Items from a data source
# # # # # # #
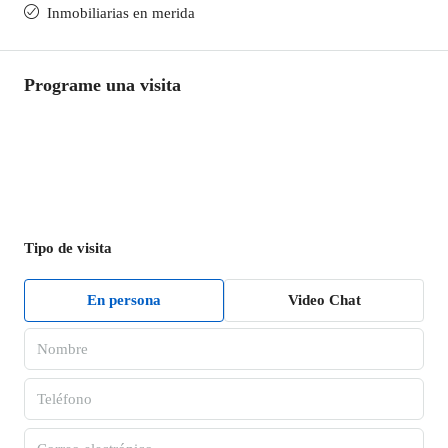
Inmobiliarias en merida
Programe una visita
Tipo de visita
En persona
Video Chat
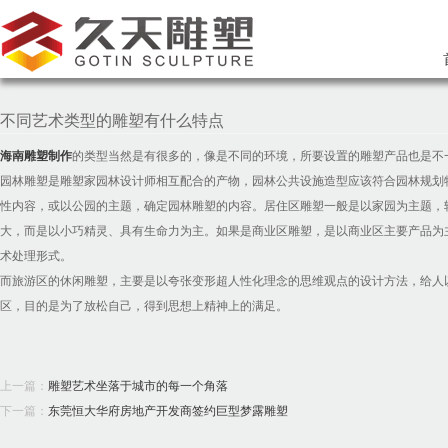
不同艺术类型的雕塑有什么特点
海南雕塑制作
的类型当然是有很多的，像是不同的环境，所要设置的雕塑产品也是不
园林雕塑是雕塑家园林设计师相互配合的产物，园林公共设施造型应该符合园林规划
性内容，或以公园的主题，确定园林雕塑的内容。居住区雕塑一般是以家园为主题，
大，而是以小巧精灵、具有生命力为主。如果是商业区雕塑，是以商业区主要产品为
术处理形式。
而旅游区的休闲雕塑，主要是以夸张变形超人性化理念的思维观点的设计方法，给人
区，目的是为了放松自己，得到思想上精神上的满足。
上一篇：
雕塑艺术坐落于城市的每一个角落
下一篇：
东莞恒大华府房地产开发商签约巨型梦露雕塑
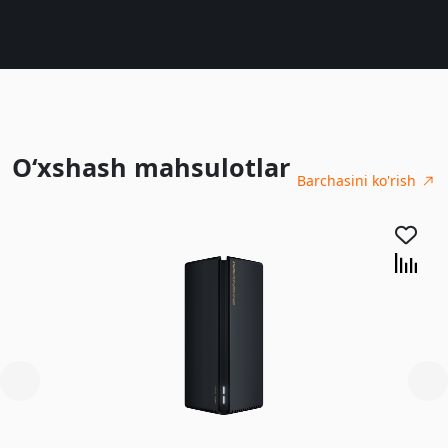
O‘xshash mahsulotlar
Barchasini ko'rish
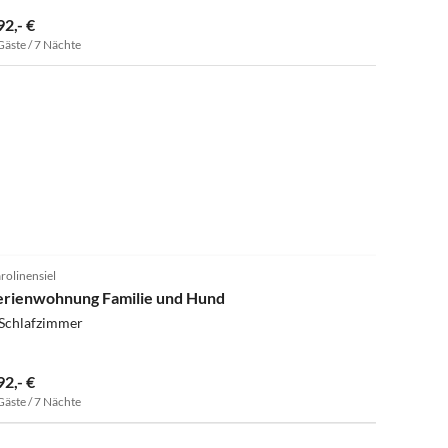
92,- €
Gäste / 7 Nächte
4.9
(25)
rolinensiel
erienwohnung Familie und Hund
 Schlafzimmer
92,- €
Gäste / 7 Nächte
# # # # # # #
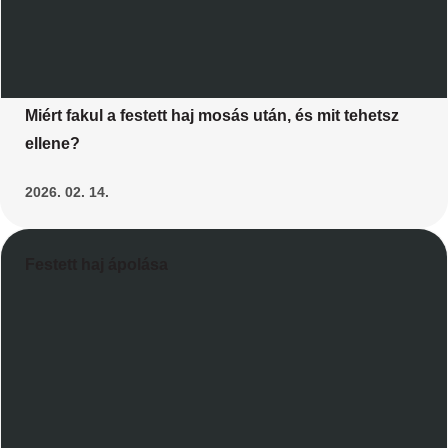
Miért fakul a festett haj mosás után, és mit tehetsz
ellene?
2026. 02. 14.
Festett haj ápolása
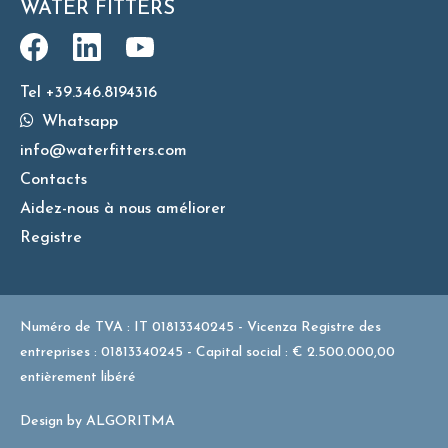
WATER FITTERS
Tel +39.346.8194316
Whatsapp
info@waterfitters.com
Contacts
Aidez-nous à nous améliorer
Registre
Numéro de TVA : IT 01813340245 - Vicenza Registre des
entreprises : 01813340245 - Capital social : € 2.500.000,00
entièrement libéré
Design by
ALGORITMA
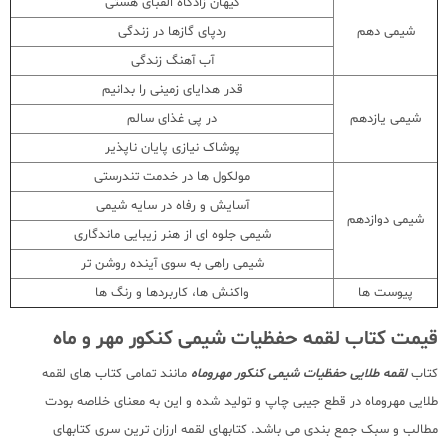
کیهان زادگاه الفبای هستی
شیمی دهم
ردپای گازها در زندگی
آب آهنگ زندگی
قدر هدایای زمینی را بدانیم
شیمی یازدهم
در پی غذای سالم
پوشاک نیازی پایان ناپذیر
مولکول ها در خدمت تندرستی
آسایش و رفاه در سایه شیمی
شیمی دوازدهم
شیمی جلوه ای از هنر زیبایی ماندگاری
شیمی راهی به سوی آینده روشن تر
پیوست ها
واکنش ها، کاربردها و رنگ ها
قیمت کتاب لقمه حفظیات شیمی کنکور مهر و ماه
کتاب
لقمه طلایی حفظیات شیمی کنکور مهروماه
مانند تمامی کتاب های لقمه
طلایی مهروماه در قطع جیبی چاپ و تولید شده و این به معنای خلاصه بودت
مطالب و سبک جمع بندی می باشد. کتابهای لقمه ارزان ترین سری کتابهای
# # # # # # #
| Action item |
The lines above starting at the one that holds "Festett haj ápolása" and ending at the one that holds "مطالب و سبک" are to be written out exactly, ends included, and no pictures are to be copied.

| Expected output |
Festett haj ápolása
WATER FITTERS
Tel +39.346.8194316
Whatsapp
info@waterfitters.com
Contacts
Aidez-nous à nous améliorer
Registre
Numéro de TVA : IT 01813340245 - Vicenza Registre des
entreprises : 01813340245 - Capital social : € 2.500.000,00
entièrement libéré
Design by
ALGORITMA
کیهان زادگاه الفبای هستی
شیمی دهم
ردپای گازها در زندگی
آب آهنگ زندگی
قدر هدایای زمینی را بدانیم
شیمی یازدهم
در پی غذای سالم
پوشاک نیازی پایان ناپذیر
مولکول ها در خدمت تندرستی
آسایش و رفاه در سایه شیمی
شیمی دوازدهم
شیمی جلوه ای از هنر زیبایی ماندگاری
شیمی راهی به سوی آینده روشن تر
پیوست ها
واکنش ها، کاربردها و رنگ ها
قیمت کتاب لقمه حفظیات شیمی کنکور مهر و ماه
کتاب
لقمه طلایی حفظیات شیمی کنکور مهروماه
مانند تمامی کتاب های لقمه
طلایی مهروماه در قطع جیبی چاپ و تولید شده و این به معنای خلاصه بودت
مطالب و سبک جمع بندی می باشد. کتابهای لقمه ارزان ترین سری کتابهای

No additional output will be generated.